Bislang sucht sie vergeblich nach einer neuen Spielstätte, die auch genügend Nebenräume bietet. Im Baytreff auf der Duisburger Straße hat es neben der großen Bühne Werkstätten für die Schreiner, die Näherei und auch Räume für die Lagerung der Kulissen und Requisiten gegeben. Noch will die Laienspielgruppe, die 1956 von Auszubildenden der Bayer AG Uerdingen gegründet wurde, nicht aufgeben. Deshalb hat sie sich tapfer auf „Aschenputtel“ konzentriert und will im neuen Jahr überlegen, wie es weitergehen könnte.

Am Sonntag gegen 18.30 Uhr wird das Ensemble nach der letzten Vorstellung von einem begeisterten und anhänglichen Publikum beklatscht und gefeiert. Die Akteure beißen die Zähne zusammen und treffen sich wenig später zur Premierenfeier. Alle haben an diesem Abend Tränen in den Augen. Sie erinnern sich: Über Hunderttausend Besuchern hatte man in vielen Jahren vor Weihnachten eine Freude gemacht, seit 1994 im jetzt aufgegebenen Baytreff. In dem Gebäude war bis 1975 der Kathreiner-Malzkaffee hergestellt worden, danach diente es bis 1994 als Lager für die Bayer-Schreinerei.

Die zwanzig Laien-Darsteller haben sich auch diesmal wieder hervorragend in die Aschenputtel-Geschichte eingebracht. Jill Königs als Aschenputtel strahlte „wie ein Honigkuchenpferd“, als der Prinz sie endlich in seine Arme schloss. Vorn im Saal die vielen Kinder, weiter nach hinten die Eltern und Großeltern, viele aus der „Bayer-Familie“.

Die geschickte Regie hatte durch Musik die einzelnen Sequenzen unterbrochen, und die gebannt zur Bühne schauenden kleinen Zuschauer konnten zwischendurch aufatmen. Nach grausamen Spiel der Stiefmutter siegte zu guter Letzt endlich das Gute — großer Beifall. Seit 2010 führt Matthias Oelrich (Jahrgang 1943, geboren in Stettin) Regie. Er ist für den plötzlich verstorbenen Bernd Hoffmann eingesprungen. Jetzt hat er seine achte „Produktion“ mit der engagierten Laienspielgruppe beendet. Der begabte Theatermann kam 1997 von Trier nach Krefeld. Bis 2013 stand er auf der Bühne des Theaters Krefeld-Mönchengladbach. Eine große Fangemeinde schätzte den Mimen. Jeweils nach Weihnachten suchte er ein neues Märchen, meist von den Gebrüdern Grimm, aus. Sein erstes war das eher unbekannte Märchen „Die kluge Bauerntochter“. „Für Aschenputtel habe ich drei Wochen gebraucht, dann stand das Drehbuch“, erzählt er. Oelrich, der sich sehr lobend über seine Laienschauspieler ausspricht, hat die Texte den 20 Rollenträgern (ein Drittel Kinder) sozusagen „auf den Leib“ geschrieben.

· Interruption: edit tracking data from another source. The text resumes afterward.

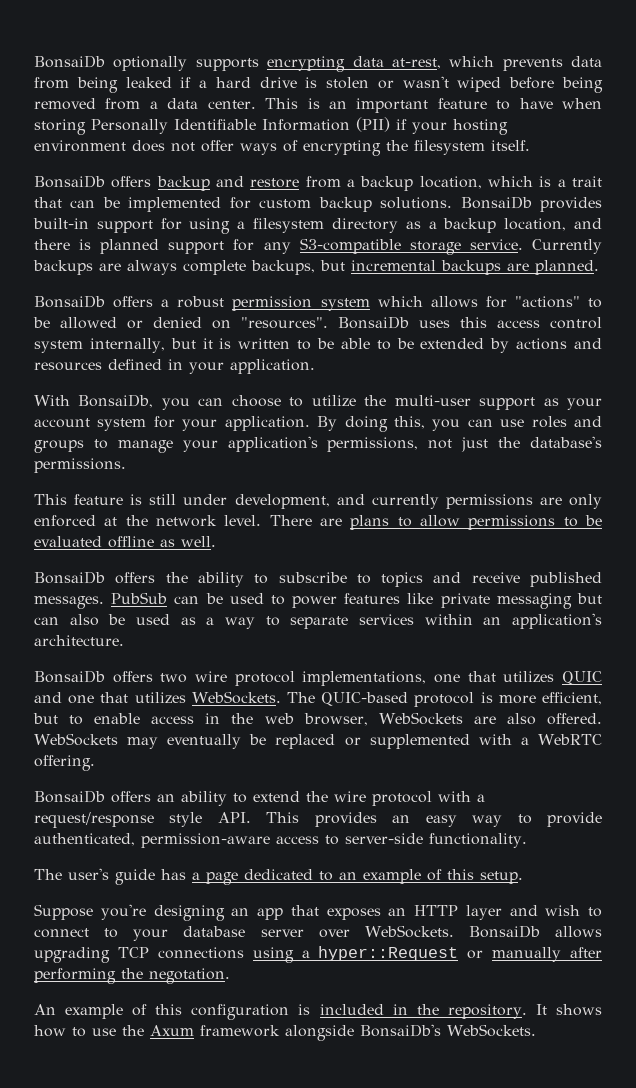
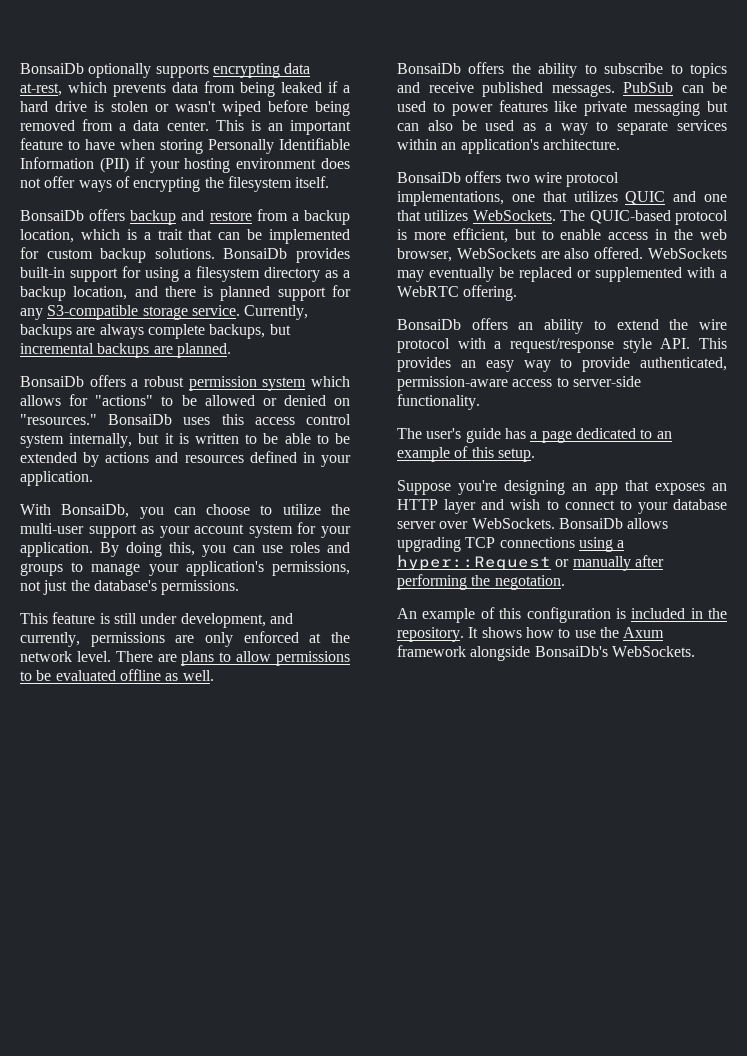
[531,239,602,254] Currently -> [244,305,309,320] Currently,
[241,317,328,329] "resources". -> [20,414,97,425] "resources."
[371,494,439,509] currently -> [20,632,80,647] currently,

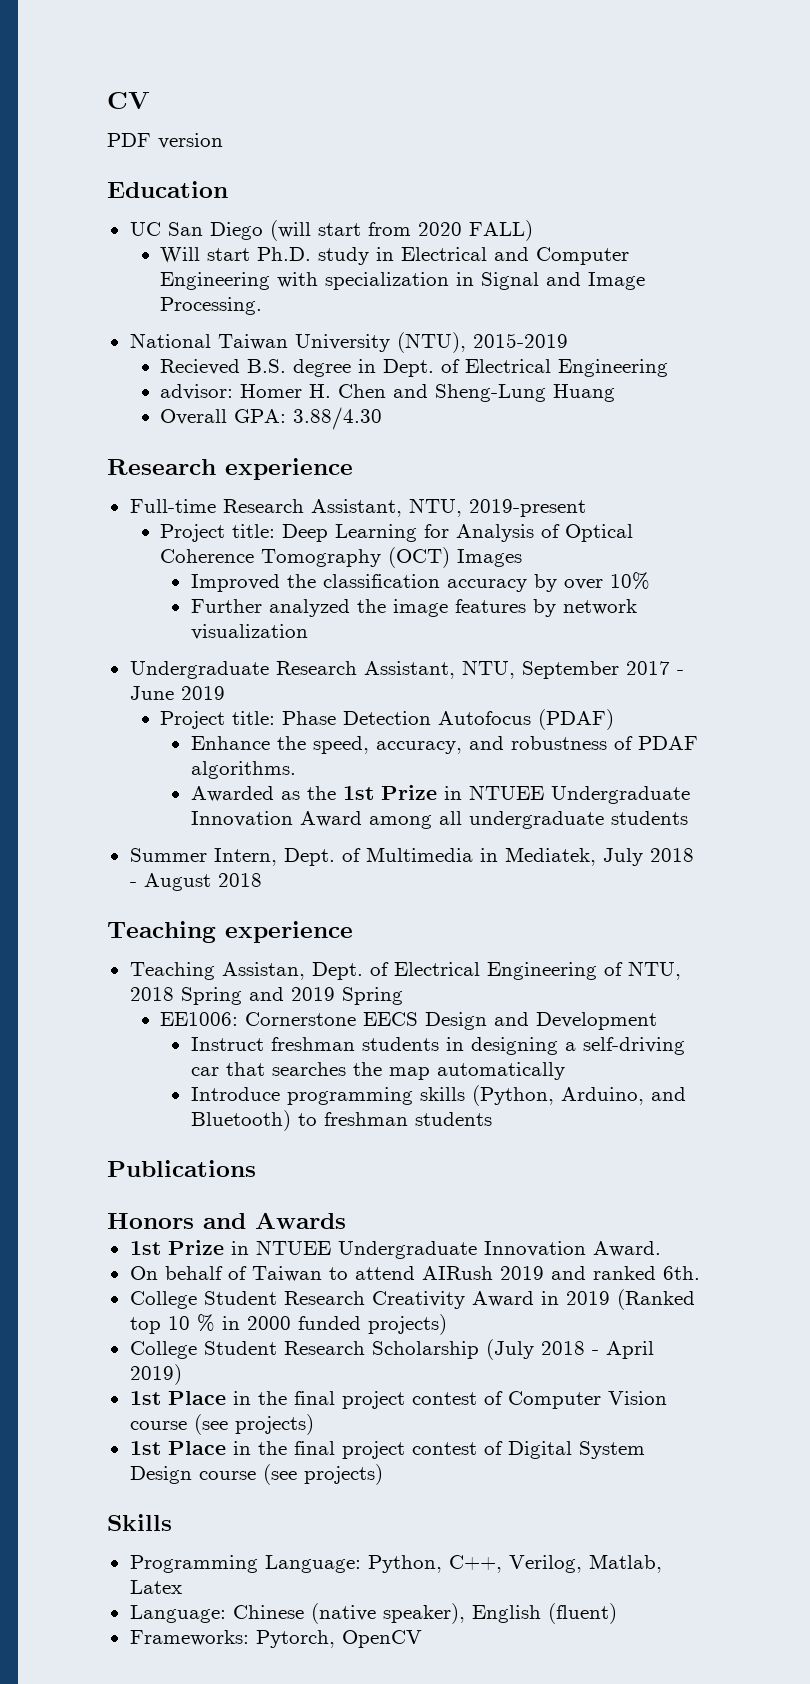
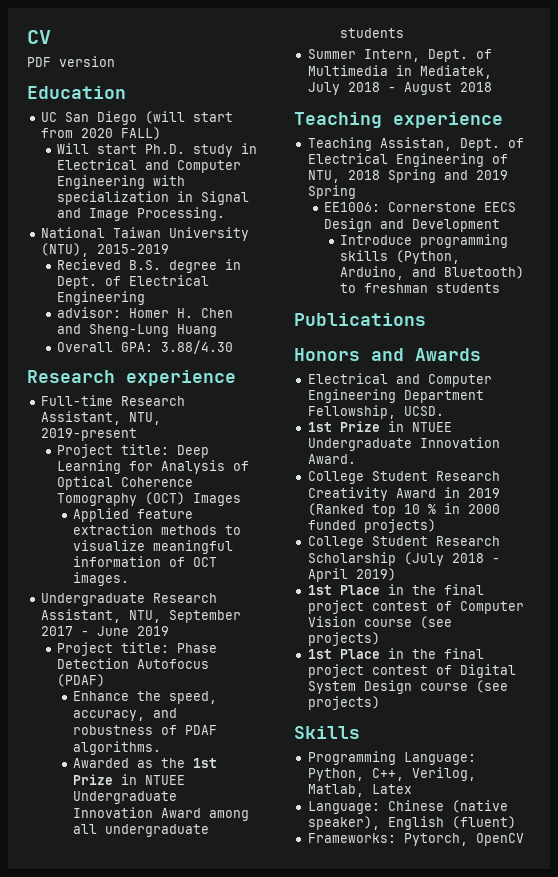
[190,572,650,592] [190,599,637,617] [190,624,308,640] Improved the classification accuracy by over 10% // Further analyzed the image features by network visualization -> [73,508,194,522] [73,524,242,535] [73,540,234,554] [73,556,218,567] [73,572,130,586] Applied feature extraction methods to visualize meaningful information of OCT images.
[190,1037,685,1055] [190,1062,565,1080] // Instruct freshman students in designing a self-driving car that searches the map automatically -> (501, 225) none
(346, 1220) none -> [307,373,492,387] [307,389,484,403] [307,405,444,419] // Electrical and Computer Engineering Department Fellowship, UCSD.
[129,1266,700,1282] // On behalf of Taiwan to attend AIRush 2019 and ranked 6th. -> (356, 459) none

Nach den Sommerferien wurde jeweils samstags von 10 bis 14 Uhr geprobt. Den Unterschied zu den Profi-Schauspielern beschreibt er so: „Profis werden andauernd kritisiert, das bringt sie weiter. Laien jedoch muss man loben, dann wachsen sie über sich hinaus“. Auch für Oelrich ist es ein Aus. Damit endet seine über 50-jährige Bühnen-Arbeit.